— Begin —
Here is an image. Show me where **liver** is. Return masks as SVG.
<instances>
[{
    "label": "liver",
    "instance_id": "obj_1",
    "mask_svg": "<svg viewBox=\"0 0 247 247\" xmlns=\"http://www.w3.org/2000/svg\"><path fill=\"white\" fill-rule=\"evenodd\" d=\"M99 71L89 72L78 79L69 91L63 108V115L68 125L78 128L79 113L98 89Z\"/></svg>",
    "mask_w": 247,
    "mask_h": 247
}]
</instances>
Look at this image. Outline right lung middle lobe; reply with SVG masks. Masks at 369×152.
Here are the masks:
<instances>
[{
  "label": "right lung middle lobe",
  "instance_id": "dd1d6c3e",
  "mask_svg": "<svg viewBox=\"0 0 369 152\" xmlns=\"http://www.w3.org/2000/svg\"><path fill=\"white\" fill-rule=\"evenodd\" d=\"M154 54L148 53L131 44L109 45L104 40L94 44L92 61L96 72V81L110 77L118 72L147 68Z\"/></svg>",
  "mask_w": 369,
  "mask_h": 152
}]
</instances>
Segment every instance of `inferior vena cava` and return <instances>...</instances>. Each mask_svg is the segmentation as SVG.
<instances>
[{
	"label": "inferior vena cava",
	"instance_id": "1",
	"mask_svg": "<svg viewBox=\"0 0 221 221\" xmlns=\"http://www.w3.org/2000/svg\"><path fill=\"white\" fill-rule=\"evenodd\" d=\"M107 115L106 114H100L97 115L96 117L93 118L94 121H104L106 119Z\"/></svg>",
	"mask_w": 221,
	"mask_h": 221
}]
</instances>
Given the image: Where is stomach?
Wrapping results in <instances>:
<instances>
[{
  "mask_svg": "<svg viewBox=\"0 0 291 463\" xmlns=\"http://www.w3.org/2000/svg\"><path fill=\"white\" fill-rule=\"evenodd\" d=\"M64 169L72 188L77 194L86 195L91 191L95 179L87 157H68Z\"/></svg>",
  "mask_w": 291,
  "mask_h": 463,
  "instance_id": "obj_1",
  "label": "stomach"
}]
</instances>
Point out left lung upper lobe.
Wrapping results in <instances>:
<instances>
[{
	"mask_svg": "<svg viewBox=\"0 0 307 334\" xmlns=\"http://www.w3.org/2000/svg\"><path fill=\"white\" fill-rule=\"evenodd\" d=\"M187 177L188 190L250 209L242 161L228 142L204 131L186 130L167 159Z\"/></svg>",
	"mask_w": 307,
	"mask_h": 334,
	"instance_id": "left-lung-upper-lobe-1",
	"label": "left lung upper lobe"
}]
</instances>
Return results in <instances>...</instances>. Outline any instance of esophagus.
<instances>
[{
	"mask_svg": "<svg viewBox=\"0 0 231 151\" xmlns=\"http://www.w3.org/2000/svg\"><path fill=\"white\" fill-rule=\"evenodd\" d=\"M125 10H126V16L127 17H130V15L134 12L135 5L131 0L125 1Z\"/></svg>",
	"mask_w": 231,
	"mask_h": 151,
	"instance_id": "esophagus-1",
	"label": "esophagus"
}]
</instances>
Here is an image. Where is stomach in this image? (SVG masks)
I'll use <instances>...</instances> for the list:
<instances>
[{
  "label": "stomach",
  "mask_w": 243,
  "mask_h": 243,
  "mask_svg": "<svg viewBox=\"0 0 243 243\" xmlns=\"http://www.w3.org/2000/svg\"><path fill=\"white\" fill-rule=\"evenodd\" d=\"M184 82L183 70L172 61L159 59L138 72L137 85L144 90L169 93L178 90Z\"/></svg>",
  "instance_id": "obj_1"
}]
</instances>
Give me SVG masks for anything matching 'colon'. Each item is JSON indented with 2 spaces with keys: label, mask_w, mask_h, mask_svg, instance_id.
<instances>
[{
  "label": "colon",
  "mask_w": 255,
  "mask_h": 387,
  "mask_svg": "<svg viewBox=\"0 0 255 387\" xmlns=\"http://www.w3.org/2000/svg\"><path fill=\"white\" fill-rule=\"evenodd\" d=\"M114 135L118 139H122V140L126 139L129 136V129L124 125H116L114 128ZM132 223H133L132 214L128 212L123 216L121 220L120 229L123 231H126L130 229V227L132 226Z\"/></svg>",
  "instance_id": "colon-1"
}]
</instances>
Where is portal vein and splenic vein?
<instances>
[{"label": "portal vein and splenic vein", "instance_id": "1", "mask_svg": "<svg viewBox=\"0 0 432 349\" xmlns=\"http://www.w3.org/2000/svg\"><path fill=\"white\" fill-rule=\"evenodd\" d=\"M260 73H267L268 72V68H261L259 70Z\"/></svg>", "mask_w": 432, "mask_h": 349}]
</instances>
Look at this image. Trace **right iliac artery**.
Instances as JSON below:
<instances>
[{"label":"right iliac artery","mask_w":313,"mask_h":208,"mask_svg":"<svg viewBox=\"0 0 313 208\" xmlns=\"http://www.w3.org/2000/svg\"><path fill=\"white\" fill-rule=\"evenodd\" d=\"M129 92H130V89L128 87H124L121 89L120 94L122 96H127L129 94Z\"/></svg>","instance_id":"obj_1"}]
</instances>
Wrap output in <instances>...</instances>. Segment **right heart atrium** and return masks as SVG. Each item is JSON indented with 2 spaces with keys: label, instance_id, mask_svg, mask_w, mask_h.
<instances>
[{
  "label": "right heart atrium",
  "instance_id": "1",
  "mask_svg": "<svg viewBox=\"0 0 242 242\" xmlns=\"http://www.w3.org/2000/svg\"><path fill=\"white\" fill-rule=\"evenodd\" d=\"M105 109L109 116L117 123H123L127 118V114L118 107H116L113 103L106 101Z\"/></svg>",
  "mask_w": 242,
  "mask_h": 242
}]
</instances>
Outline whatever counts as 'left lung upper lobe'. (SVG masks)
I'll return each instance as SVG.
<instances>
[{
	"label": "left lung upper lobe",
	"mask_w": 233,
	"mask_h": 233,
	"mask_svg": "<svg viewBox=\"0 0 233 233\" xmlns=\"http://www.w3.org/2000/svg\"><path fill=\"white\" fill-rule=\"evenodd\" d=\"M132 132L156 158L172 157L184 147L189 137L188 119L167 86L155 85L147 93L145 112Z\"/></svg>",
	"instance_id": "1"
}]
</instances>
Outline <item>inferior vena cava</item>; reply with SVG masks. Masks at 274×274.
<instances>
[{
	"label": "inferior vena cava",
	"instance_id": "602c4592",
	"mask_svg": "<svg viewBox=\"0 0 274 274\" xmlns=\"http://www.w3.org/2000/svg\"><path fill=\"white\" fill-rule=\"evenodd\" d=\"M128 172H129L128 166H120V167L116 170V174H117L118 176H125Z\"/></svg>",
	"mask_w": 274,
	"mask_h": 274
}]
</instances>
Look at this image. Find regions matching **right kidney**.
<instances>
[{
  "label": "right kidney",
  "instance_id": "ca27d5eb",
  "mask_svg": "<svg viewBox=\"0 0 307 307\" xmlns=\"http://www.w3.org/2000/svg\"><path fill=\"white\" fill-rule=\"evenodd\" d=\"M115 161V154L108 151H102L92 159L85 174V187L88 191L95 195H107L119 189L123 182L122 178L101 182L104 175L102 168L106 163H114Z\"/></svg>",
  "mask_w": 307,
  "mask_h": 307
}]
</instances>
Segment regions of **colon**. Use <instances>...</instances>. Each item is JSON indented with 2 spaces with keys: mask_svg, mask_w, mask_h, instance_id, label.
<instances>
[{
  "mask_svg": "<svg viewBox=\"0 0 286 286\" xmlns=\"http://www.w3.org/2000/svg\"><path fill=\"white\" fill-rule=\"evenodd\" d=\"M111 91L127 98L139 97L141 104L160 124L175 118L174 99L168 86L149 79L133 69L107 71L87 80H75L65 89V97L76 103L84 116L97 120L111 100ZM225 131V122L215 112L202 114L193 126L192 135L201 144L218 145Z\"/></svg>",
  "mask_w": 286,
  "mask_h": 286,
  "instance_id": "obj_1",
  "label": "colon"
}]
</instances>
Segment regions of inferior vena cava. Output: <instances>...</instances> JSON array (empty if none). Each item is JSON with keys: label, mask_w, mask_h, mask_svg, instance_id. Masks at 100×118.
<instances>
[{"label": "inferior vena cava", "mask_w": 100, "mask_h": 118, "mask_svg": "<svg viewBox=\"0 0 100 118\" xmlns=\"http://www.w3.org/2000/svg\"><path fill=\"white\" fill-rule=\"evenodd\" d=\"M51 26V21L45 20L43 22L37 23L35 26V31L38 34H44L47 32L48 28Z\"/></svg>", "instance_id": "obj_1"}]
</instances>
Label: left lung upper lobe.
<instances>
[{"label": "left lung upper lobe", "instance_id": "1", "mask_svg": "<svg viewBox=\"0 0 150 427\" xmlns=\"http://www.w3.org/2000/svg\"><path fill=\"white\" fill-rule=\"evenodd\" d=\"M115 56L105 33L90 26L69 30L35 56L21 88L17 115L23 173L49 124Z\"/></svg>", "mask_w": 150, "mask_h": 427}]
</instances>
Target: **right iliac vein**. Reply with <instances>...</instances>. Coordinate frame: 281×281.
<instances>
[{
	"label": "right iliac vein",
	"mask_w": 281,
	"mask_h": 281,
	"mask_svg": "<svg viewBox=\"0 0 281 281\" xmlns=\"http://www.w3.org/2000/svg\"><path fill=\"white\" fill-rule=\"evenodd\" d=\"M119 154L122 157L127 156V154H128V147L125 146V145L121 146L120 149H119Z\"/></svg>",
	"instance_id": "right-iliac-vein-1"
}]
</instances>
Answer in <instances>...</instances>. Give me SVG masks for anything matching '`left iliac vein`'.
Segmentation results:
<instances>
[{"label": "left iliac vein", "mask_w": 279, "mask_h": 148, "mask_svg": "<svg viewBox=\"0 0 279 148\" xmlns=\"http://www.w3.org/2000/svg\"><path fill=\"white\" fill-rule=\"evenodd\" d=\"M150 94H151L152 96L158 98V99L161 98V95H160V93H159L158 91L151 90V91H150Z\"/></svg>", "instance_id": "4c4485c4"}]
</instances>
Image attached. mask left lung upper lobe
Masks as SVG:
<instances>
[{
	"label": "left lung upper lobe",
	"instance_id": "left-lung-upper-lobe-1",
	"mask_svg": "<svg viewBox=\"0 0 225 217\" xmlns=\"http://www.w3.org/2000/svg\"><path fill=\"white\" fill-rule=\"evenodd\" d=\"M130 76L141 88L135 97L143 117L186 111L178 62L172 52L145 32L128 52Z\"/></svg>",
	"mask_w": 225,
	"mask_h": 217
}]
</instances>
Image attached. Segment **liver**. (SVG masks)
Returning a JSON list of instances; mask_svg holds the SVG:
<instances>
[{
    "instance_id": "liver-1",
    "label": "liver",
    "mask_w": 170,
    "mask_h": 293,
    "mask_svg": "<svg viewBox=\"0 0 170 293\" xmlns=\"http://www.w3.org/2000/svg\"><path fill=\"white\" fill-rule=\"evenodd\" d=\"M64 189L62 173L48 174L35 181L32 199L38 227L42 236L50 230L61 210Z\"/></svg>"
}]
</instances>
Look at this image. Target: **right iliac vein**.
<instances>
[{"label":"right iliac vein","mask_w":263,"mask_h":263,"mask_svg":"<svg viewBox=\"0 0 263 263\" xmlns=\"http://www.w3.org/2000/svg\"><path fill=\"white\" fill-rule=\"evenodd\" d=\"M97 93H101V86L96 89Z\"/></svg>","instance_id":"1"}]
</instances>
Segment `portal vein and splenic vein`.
— End —
Copy everything in the rows above, from the line containing "Look at this image. Target: **right" down to the end of the rows, without changing a character.

ANSWER BELOW:
Look at this image. Target: **right iliac vein**.
<instances>
[{"label":"right iliac vein","mask_w":263,"mask_h":263,"mask_svg":"<svg viewBox=\"0 0 263 263\" xmlns=\"http://www.w3.org/2000/svg\"><path fill=\"white\" fill-rule=\"evenodd\" d=\"M97 93H101V86L96 89Z\"/></svg>","instance_id":"1"}]
</instances>
Segment `portal vein and splenic vein`.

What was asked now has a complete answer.